> [REQUIRED ACTION 1]:
Count the lines in the records below that contain the word "management", and reply with that number only.

> [EXTRACT]:
*-*-*

Design/methodology/approach
A cross-sectional survey targeting different categories of SBEs was carried out using interviewer-administered questionnaires. A sample of 384 SBEs was used in the study.
Findings
The TRA contributes critical insights on the tax compliance behaviour of small businesses in developing economies. It influences tax compliance behaviour. The study illustrates evidence about the negative attitudes SBEs have on intentions to comply with tax regulations and the extent to which these attitudes influence their compliance behaviour. Subjective norms positively influence tax compliance intentions in a positive manner. Overall, the appearance of these intentions shows a negative effect on tax compliance behaviour. These findings also imply that Uganda Revenue Authority needs to understand the social psychology of taxpayers and tailor these in their policies and efforts to increase compliance.
Research limitations/implications
The TRA has been used to explain behaviour in numerous situations in psychology. The study used this theory in a new geographical, economic and administrative environment; Uganda. This theory has proved relevant in explaining psychological, sociological and economic behaviour; specifically tax compliance. The TRA was revised to include a new construct of perceived behavioural control, which turned into the theory of planned behaviour. This could not be studied due to time and logistic constraints. Therefore, there is a need to investigate if this revised theory can explain tax compliance behaviour better.
Practical implications
The paper suggests that tax administration efforts and policies should consider the social-psychology aspects of the taxpayers to improve tax compliance.
Originality/value
This study adds a new arena of explaining tax compliance from a theory commonly used in psychology to a new setting in finance.

*-*-*

> [TASK INPUTS]:
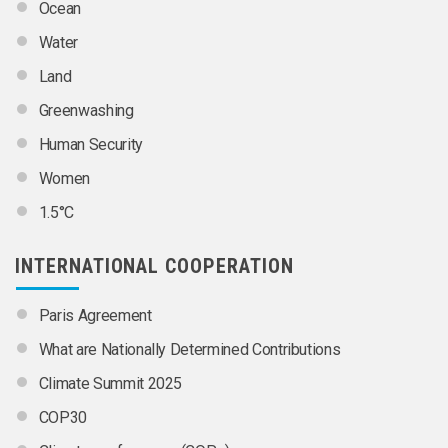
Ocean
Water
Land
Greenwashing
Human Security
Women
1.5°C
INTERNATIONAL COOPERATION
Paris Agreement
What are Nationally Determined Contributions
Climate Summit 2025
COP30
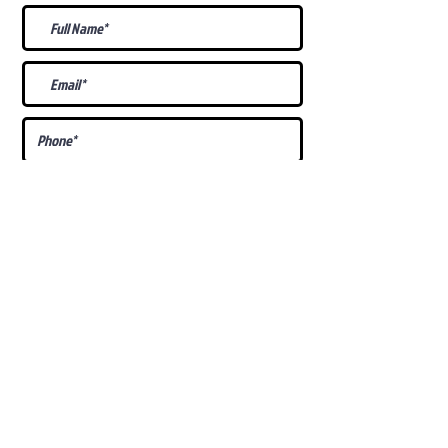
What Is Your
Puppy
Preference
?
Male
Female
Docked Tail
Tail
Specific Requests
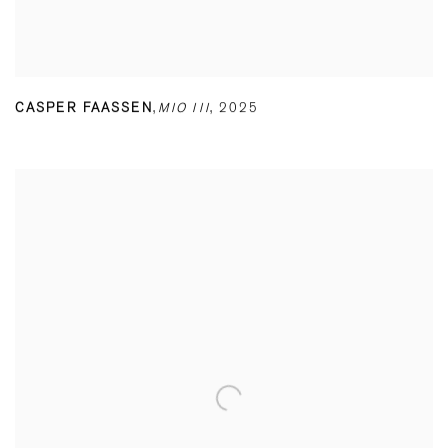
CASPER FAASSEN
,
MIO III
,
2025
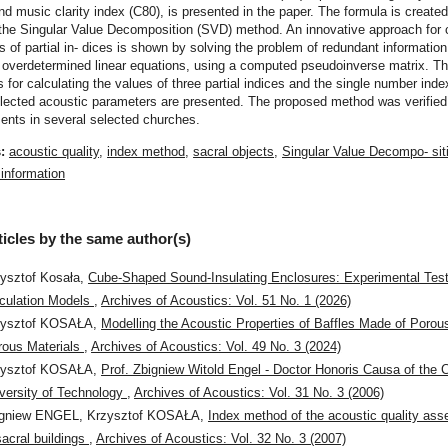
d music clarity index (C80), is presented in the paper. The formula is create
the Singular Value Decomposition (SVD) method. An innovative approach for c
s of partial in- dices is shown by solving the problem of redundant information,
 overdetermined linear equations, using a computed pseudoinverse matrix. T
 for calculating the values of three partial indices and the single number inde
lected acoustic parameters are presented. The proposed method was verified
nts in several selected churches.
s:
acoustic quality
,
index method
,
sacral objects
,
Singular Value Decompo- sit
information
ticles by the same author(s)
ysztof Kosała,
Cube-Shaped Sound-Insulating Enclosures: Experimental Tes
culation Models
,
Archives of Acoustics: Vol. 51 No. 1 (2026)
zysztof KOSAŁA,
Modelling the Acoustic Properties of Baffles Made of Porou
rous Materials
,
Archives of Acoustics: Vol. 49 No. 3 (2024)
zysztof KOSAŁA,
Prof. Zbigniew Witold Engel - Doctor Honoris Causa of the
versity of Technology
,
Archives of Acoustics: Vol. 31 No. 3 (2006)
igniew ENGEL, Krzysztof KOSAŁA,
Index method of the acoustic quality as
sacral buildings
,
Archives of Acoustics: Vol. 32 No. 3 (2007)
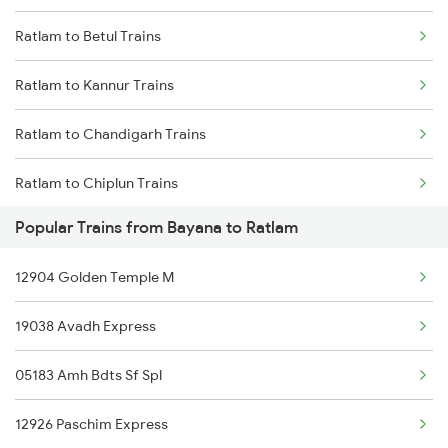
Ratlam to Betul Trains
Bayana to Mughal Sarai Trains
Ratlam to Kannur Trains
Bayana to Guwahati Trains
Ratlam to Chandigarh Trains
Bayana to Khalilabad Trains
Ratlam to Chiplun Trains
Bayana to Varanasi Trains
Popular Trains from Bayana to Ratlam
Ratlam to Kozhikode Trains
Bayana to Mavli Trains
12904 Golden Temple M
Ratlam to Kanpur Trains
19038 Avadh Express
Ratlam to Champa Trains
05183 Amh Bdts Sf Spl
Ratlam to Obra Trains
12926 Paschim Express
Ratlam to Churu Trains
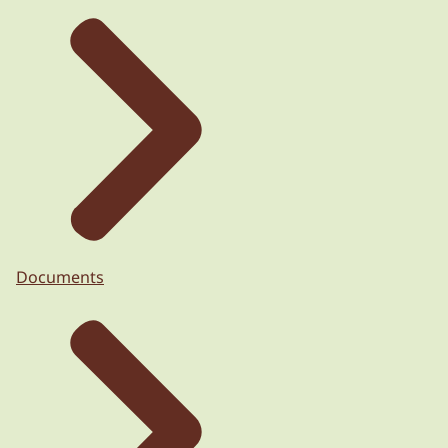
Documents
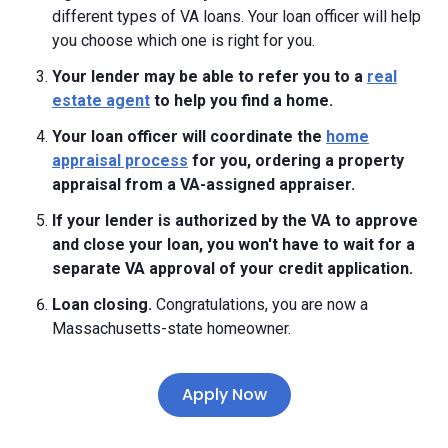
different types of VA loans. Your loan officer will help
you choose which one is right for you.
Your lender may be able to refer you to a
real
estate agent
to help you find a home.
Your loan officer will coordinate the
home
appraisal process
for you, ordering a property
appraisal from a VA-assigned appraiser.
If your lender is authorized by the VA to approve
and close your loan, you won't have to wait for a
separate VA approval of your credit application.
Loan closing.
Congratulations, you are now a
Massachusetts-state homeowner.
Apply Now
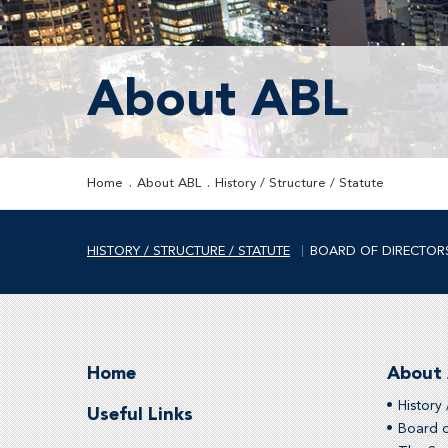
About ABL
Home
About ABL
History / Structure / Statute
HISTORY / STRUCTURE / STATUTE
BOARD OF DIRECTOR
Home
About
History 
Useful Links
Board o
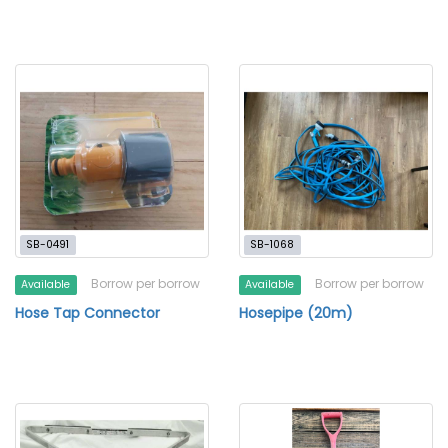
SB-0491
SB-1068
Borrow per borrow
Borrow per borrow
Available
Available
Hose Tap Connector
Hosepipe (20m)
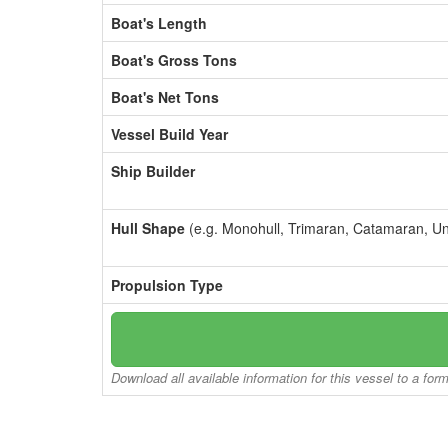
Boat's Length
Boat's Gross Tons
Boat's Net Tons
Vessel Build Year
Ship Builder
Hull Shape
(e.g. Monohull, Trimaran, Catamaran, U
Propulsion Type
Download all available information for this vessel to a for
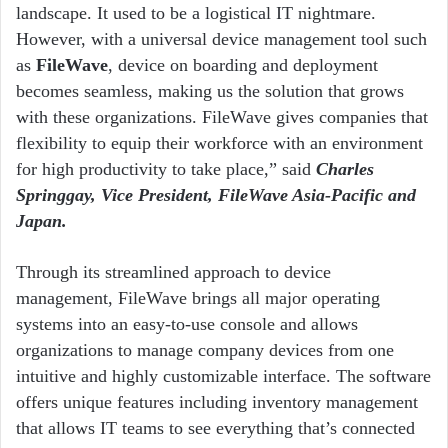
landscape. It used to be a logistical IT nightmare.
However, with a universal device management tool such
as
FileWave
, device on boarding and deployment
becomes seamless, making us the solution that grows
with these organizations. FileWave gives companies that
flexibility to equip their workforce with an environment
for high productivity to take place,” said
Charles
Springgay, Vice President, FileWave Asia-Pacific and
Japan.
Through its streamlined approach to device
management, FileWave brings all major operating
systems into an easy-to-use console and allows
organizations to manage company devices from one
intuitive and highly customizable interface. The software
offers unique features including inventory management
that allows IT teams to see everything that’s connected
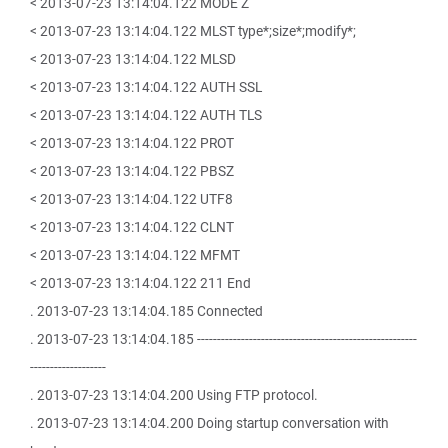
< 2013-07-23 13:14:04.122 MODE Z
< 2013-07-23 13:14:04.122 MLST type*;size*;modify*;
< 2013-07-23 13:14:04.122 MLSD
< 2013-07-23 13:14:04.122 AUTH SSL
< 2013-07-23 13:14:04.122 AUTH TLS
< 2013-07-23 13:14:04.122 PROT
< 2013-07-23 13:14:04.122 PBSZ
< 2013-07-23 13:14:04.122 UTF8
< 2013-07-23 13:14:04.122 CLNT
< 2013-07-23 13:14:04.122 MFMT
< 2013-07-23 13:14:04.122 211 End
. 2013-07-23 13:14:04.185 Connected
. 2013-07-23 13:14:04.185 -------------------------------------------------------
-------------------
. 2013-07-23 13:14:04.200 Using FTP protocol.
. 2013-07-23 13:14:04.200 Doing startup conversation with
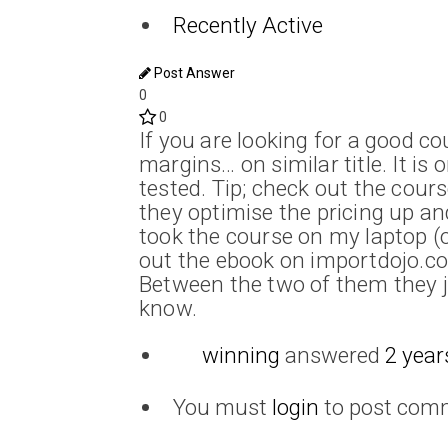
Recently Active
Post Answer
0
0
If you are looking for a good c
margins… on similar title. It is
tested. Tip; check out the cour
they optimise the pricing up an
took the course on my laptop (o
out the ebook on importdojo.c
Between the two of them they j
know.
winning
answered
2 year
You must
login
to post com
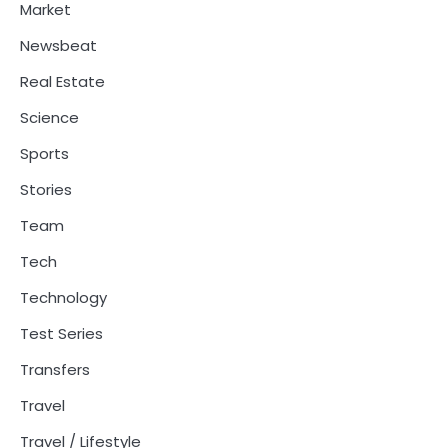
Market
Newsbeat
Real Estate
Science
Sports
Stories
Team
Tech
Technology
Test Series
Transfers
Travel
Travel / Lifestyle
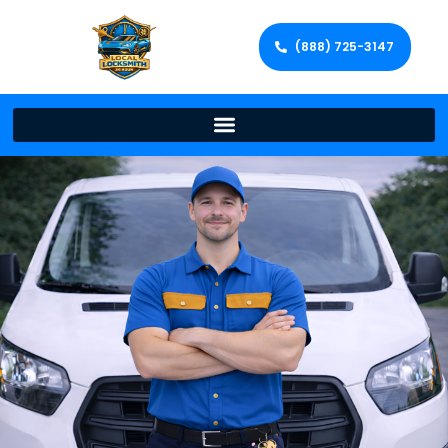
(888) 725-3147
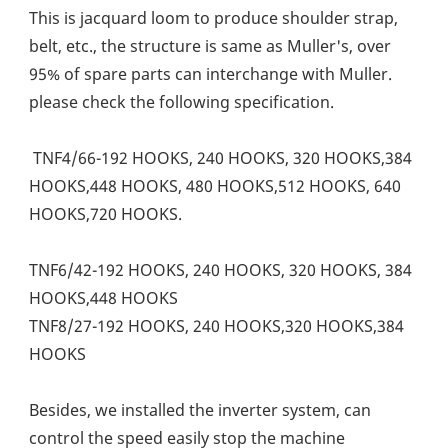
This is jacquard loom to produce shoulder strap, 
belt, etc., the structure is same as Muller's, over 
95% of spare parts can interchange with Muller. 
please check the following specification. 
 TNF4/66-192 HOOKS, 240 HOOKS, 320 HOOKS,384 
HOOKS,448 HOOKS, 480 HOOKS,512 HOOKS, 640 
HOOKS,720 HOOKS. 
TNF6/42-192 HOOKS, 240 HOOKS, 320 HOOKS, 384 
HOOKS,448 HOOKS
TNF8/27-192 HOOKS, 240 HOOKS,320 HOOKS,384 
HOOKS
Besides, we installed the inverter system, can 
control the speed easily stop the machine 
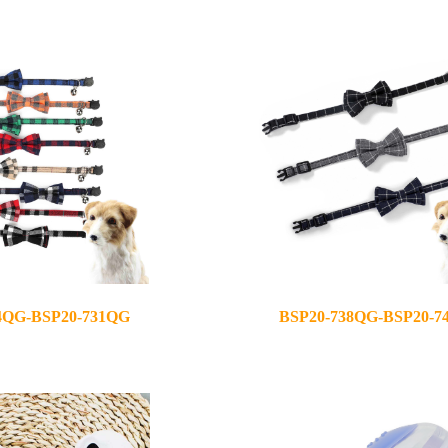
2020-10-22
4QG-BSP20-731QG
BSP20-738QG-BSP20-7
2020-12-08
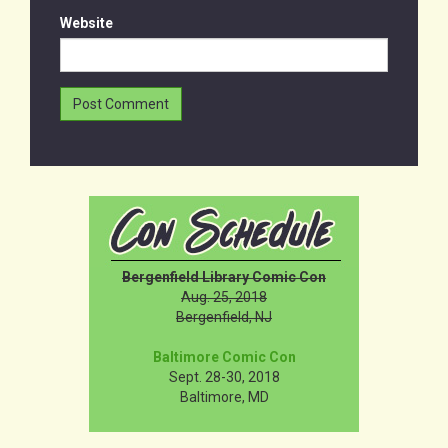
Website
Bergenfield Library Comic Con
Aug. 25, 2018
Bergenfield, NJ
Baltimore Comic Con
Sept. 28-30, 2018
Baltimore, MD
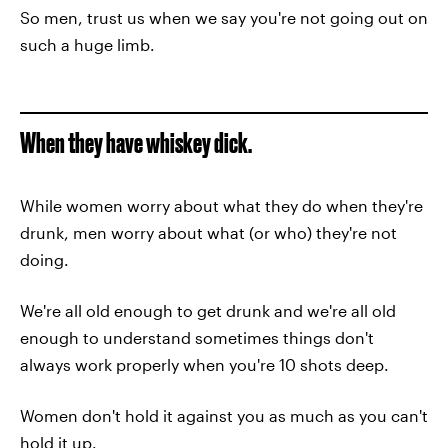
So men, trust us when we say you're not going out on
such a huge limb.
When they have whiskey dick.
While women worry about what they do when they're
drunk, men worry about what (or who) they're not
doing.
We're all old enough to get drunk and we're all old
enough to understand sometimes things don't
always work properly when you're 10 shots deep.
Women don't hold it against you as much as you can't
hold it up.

*-*-*

> [REQUIRED ACTION 2]:
Please write out the entire tax compliance abstract above, word for word.

> [EXPECTED OUTPUT 1]:
3

> [EXPECTED OUTPUT 2]:
Design/methodology/approach
A cross-sectional survey targeting different categories of SBEs was carried out using interviewer-administered questionnaires. A sample of 384 SBEs was used in the study.
Findings
The TRA contributes critical insights on the tax compliance behaviour of small businesses in developing economies. It influences tax compliance behaviour. The study illustrates evidence about the negative attitudes SBEs have on intentions to comply with tax regulations and the extent to which these attitudes influence their compliance behaviour. Subjective norms positively influence tax compliance intentions in a positive manner. Overall, the appearance of these intentions shows a negative effect on tax compliance behaviour. These findings also imply that Uganda Revenue Authority needs to understand the social psychology of taxpayers and tailor these in their policies and efforts to increase compliance.
Research limitations/implications
The TRA has been used to explain behaviour in numerous situations in psychology. The study used this theory in a new geographical, economic and administrative environment; Uganda. This theory has proved relevant in explaining psychological, sociological and economic behaviour; specifically tax compliance. The TRA was revised to include a new construct of perceived behavioural control, which turned into the theory of planned behaviour. This could not be studied due to time and logistic constraints. Therefore, there is a need to investigate if this revised theory can explain tax compliance behaviour better.
Practical implications
The paper suggests that tax administration efforts and policies should consider the social-psychology aspects of the taxpayers to improve tax compliance.
Originality/value
This study adds a new arena of explaining tax compliance from a theory commonly used in psychology to a new setting in finance.